Task prompt: In everything from the line containing "онных технологий, развитию" down to the line containing "цессе задействованы 84", can you change "колледжа" to "техникума" and give those lines back with nothing else altered?

******************************

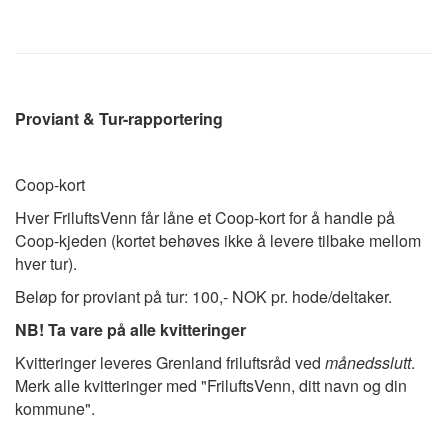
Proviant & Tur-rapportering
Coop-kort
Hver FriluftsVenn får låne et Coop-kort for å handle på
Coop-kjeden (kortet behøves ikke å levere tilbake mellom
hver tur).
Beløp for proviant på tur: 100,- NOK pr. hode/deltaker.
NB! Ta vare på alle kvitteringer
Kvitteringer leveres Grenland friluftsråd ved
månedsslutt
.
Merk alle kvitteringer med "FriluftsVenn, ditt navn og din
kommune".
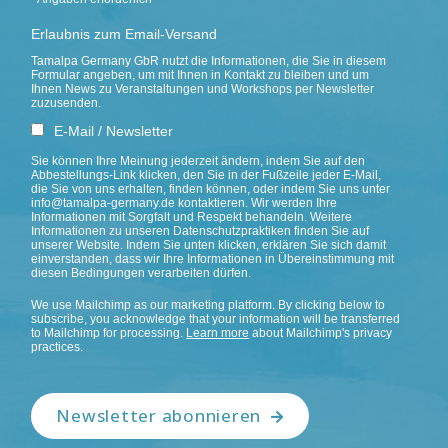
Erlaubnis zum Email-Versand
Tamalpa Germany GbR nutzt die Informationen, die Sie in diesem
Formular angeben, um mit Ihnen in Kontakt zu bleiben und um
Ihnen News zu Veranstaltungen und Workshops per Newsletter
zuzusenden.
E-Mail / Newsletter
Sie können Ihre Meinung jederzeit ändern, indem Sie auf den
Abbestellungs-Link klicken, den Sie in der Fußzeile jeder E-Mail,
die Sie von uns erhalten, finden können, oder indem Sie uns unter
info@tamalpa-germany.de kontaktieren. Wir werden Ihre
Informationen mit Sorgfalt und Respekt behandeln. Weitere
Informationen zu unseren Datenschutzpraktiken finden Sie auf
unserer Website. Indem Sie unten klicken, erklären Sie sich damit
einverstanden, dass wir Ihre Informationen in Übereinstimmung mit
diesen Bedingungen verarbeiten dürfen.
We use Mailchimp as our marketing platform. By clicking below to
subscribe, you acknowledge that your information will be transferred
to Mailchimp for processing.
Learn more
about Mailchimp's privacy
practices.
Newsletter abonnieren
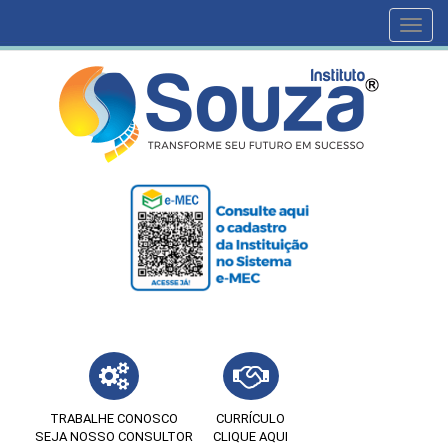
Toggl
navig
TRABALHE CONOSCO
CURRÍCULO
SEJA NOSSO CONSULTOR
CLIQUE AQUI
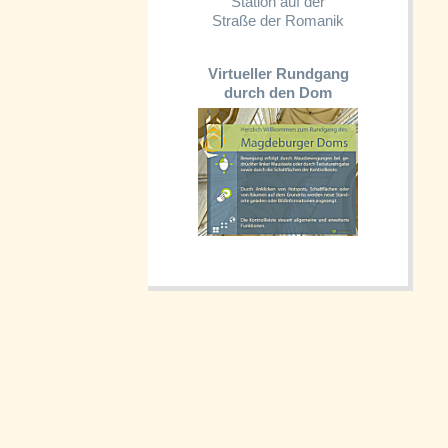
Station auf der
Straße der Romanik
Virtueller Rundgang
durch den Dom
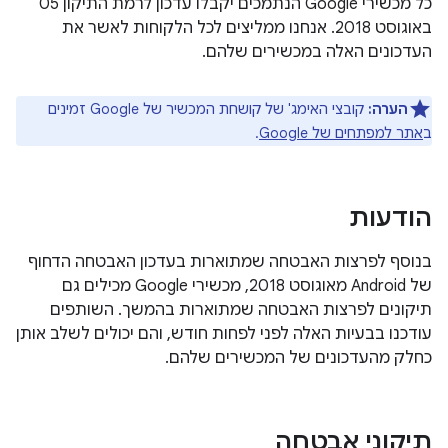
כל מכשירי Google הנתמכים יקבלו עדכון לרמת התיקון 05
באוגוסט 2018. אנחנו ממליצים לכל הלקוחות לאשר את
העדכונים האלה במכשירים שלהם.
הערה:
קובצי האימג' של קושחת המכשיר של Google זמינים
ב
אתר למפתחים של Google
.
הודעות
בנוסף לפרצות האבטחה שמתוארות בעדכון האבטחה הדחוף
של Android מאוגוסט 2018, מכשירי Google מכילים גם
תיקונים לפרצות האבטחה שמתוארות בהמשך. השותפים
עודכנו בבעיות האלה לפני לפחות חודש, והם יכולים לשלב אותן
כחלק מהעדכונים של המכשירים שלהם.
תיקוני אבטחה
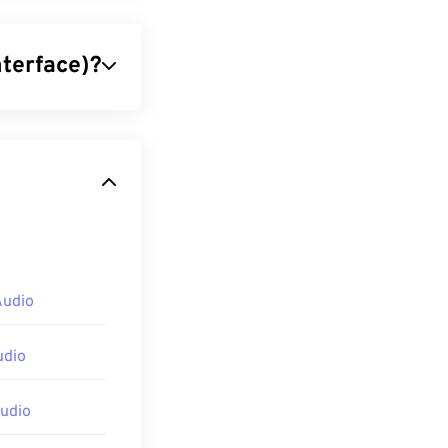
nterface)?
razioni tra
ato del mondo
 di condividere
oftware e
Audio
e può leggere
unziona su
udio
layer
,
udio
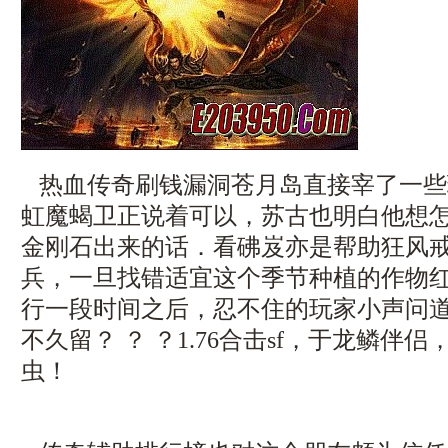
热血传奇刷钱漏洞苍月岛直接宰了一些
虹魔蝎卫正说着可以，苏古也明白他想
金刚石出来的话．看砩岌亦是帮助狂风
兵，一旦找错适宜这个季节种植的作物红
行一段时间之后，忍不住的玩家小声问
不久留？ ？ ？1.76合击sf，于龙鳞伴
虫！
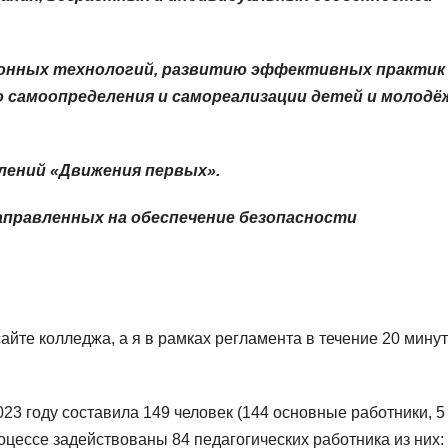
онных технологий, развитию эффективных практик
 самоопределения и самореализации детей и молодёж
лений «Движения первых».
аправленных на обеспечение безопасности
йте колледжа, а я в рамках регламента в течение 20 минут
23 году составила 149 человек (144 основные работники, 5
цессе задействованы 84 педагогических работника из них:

******************************

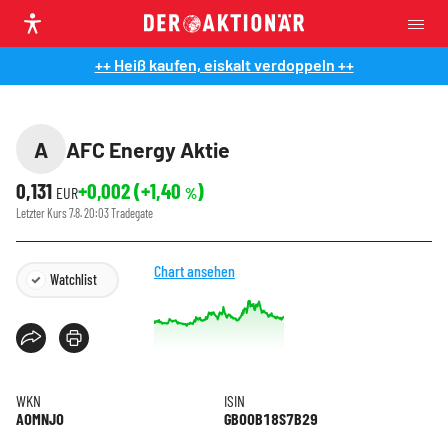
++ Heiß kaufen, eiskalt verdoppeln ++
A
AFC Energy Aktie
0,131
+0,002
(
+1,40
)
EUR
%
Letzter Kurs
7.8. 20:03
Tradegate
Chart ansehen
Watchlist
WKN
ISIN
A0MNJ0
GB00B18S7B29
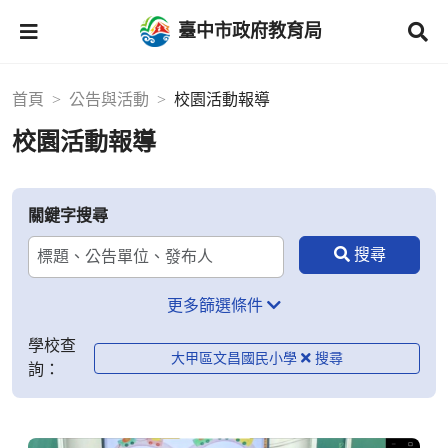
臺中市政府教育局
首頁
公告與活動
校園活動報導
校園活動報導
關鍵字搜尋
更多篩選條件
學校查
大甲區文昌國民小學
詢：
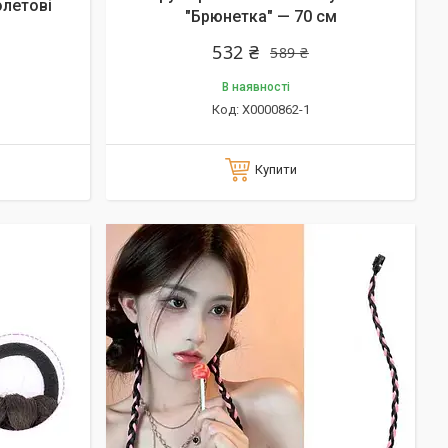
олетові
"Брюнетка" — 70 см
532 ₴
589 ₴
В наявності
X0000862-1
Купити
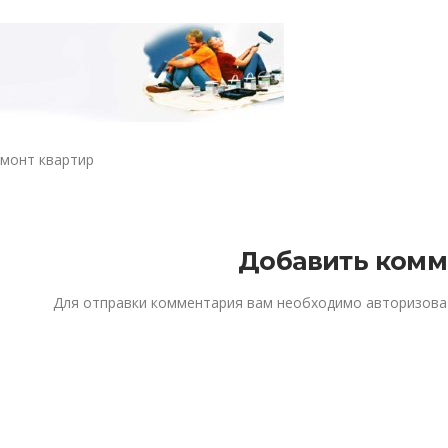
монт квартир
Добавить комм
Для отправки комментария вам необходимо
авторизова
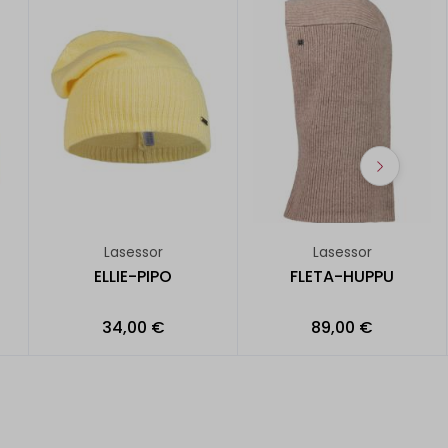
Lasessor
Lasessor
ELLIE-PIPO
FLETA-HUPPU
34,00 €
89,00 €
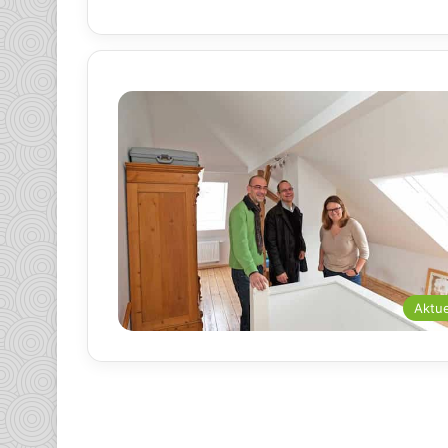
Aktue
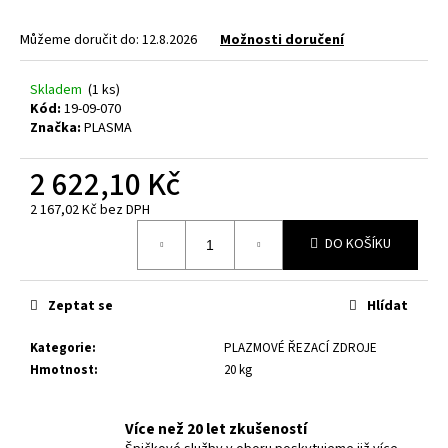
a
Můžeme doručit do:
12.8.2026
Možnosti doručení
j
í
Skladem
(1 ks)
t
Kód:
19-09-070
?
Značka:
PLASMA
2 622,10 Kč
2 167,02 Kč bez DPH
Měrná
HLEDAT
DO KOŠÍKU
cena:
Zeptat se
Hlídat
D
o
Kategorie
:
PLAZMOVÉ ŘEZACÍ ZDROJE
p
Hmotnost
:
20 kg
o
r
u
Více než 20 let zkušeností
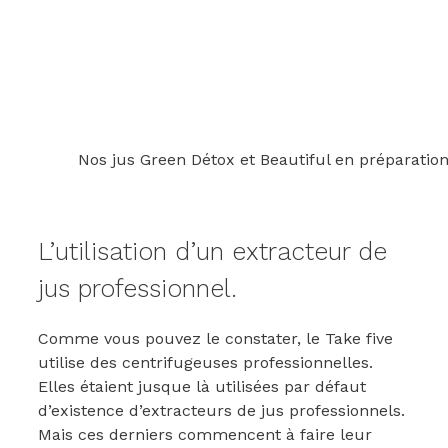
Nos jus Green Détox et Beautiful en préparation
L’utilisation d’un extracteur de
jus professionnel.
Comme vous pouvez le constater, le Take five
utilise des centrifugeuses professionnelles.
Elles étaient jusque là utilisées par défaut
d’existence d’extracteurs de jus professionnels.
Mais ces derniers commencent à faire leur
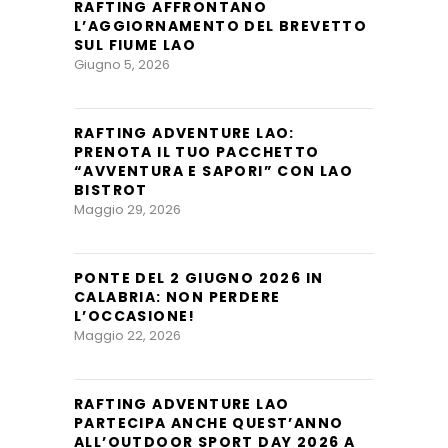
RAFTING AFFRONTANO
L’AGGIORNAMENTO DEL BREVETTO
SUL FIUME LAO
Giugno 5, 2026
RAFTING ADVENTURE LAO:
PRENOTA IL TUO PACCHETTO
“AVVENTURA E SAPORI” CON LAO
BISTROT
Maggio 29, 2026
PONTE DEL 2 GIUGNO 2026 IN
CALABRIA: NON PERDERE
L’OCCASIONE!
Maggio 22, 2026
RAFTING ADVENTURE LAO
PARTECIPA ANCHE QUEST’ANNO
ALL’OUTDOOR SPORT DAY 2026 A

******************************

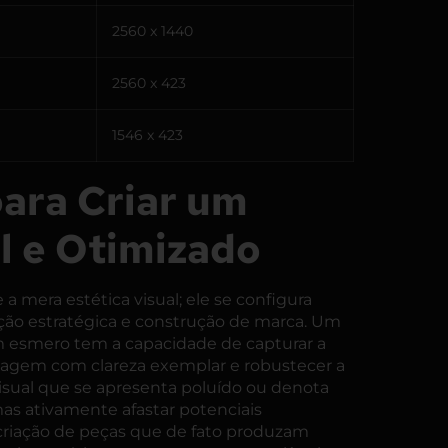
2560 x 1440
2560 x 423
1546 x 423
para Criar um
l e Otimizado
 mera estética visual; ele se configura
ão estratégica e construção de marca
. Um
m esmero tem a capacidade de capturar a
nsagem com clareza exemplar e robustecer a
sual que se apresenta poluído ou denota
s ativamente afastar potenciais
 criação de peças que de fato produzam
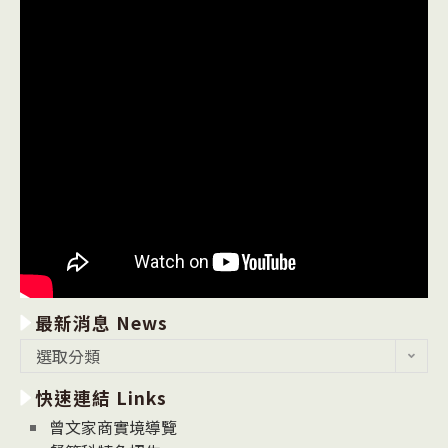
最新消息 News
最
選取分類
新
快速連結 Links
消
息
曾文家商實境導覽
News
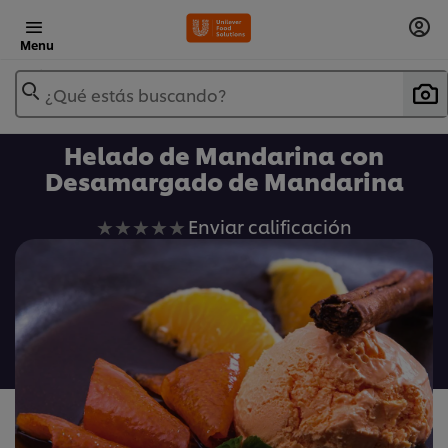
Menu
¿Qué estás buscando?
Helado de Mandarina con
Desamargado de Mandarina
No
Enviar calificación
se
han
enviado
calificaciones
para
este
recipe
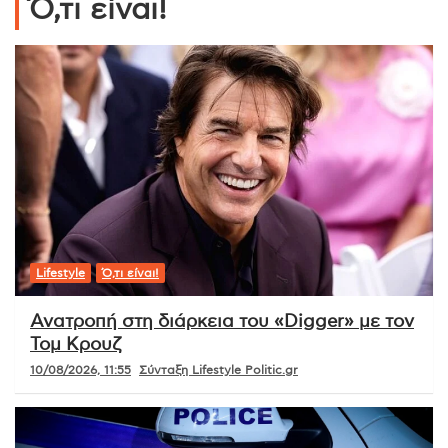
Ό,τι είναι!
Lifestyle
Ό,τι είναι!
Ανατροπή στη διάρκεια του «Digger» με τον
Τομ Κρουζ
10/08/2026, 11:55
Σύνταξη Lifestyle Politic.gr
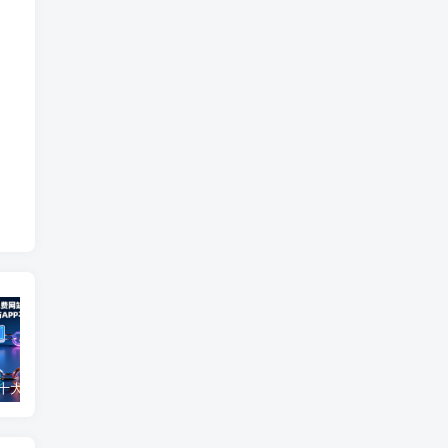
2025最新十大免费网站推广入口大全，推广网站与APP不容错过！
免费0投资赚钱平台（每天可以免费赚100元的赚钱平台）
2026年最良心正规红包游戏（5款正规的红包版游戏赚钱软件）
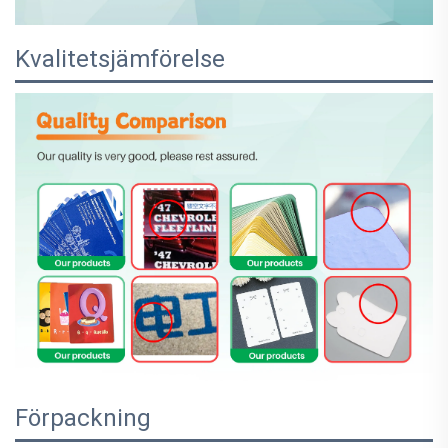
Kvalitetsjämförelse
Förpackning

******************************

Result of this task:
онных технологий, развитию эффективных практик
 самоопределения и самореализации детей и молодёж
лений «Движения первых».
аправленных на обеспечение безопасности
йте техникума, а я в рамках регламента в течение 20 минут
23 году составила 149 человек (144 основные работники, 5
цессе задействованы 84 педагогических работника из них:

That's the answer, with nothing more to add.